Camdan dışarıya bakıyordum. Gün daha yeni ayıyordu. Öğrenciler de trafikten nasibini almış olmalı ki derse dakikalar kala gelmişlerdi. Sınıf yeni yeni doluyor, benim gözlerim ise camdan Öykü'nün yolunu gözlüyordu.

Dün annesi gelmeseydi aramızda olacakları düşündükçe utanıyordum. Ben böyle biri değildim açıkçası bu konularda utanmaz gamsızın tekiydim ama hisler insanı değiştiriyordu. Canlı kanıt ise bendim. 

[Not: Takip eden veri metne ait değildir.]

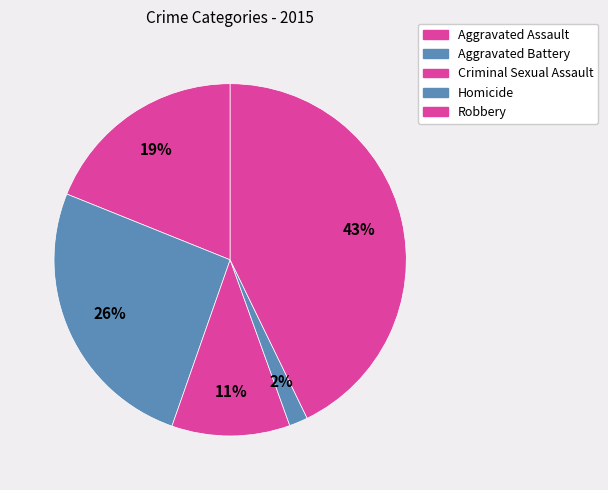

To the nearest percent, what portion does Aggravated Battery represent?

26%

Sırtımdan gelip aniden sarılan kişi ile yerimde irkildim. Mesaj yüzünden tetikteydim. Burnuma dolan koku ile gelen kişinin kim olduğunu anlamam zamanımı almamıştı. 

"Günaydın sevgilim."

Omuzlarımdaki ele yaklaştım ve öptüm. Huzur kaynağım gelmişti. 

"Günaydın."

Ardından arkama döndüm ve Öykü'ye sarıldım. Dudaklarına ise hafif bir öpücük bıraktım.

"Nasıl oldun? Bugün biraz daha iyi misin?"

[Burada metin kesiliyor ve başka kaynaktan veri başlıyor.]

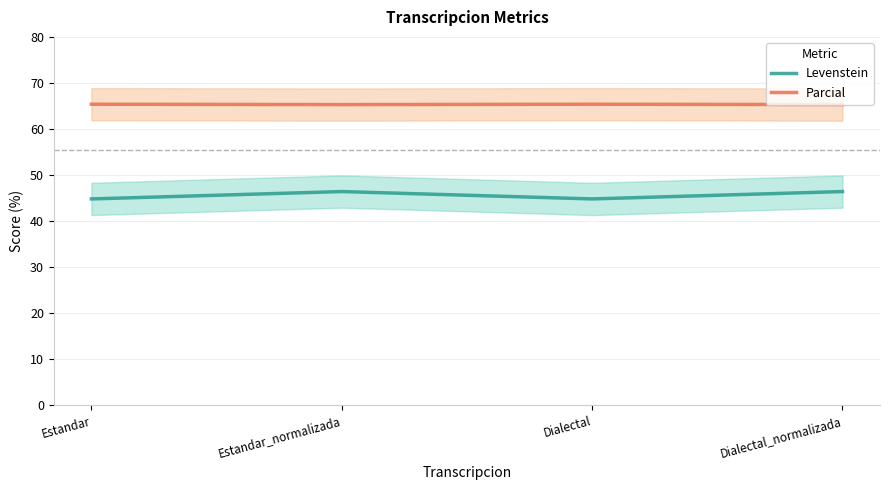

True or false: Levenstein and Parcial intersect in this chart.

False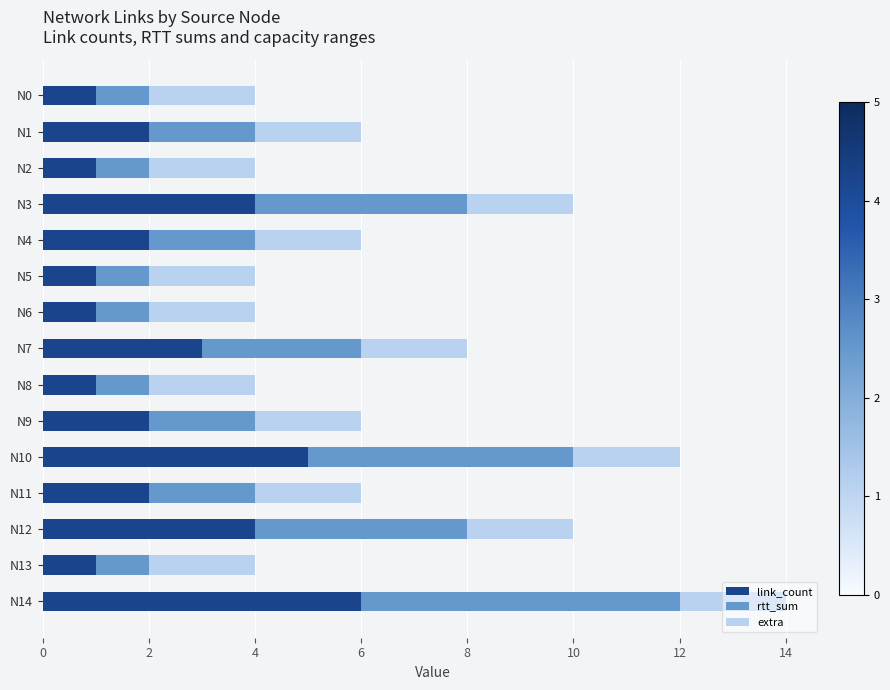

What is the difference between the maximum and second lowest values in the link_count series?

5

"İyiyim ama senin rengin atmış yoksa hasta falan mı oldun?"

Çantasını sandalyeye koymuş ardından bana bakarak cevabımı bekledi. Bu sırada masaya oturdu. Elini yanağıma koyup okşadı. Diğer eli ile de alnıma bakıp ateşimi kontrol etti. Hiçbir şey belli etmedim.

"Hayır kuzum, uykusuz kaldım."

Ardından bacaklarını araladı. Ellerimden tutup beni kendine çekti. Ben de başımı onun omzuna koydum. Saçlarımın arasına öpücükler kondurdu. Elleriyle de ensemi ovdu.

"Emin misin?"

Ona huzursuz, tedirgin olduğumu söylemek istiyordum ama daha ortada bir şey yoktu. Belki de bu mesaj olayını ben fazla abartıyordum. O yüzden şu an anlatmamayı seçtim. Kafamı kaldırıp karşısında doğruldum.

"Evet, uyursam geçer."

Tebessüm ile süsledim yalanımı. İnanmış olacak ki o da bana gülümsedi. 

Alp sınıfa kurt gibi uluyarak girdi. Peşinden Ayça ve Çilem de kahkahalarla girdi. Uzun zamandır görüşmüyormuşuz gibi birbirimize sarıldık ve tatil hakkında konuştuk. Demet ve Alp hiç ayrılmamış tatil boyunca. Ayça da Gizem'in barında yarı zamanlı çalışmış ve aldığı günlük paraları da orada yemiş. Çilem ise sürekli bilgisayar başında oyun oynamakla geçirmiş. Fakat Alp'e baktığımda sınıfa girerken aksak yürüdüğünü fark ettim.

"Alp neden aksayarak yürüyorsun?"

Sandalyesine oturdu ve yan dönüp bana baktı. Biz de Öykü ile sıramıza oturduk. Bana doğru yaslandı. Alp hızla omzumu tuttu.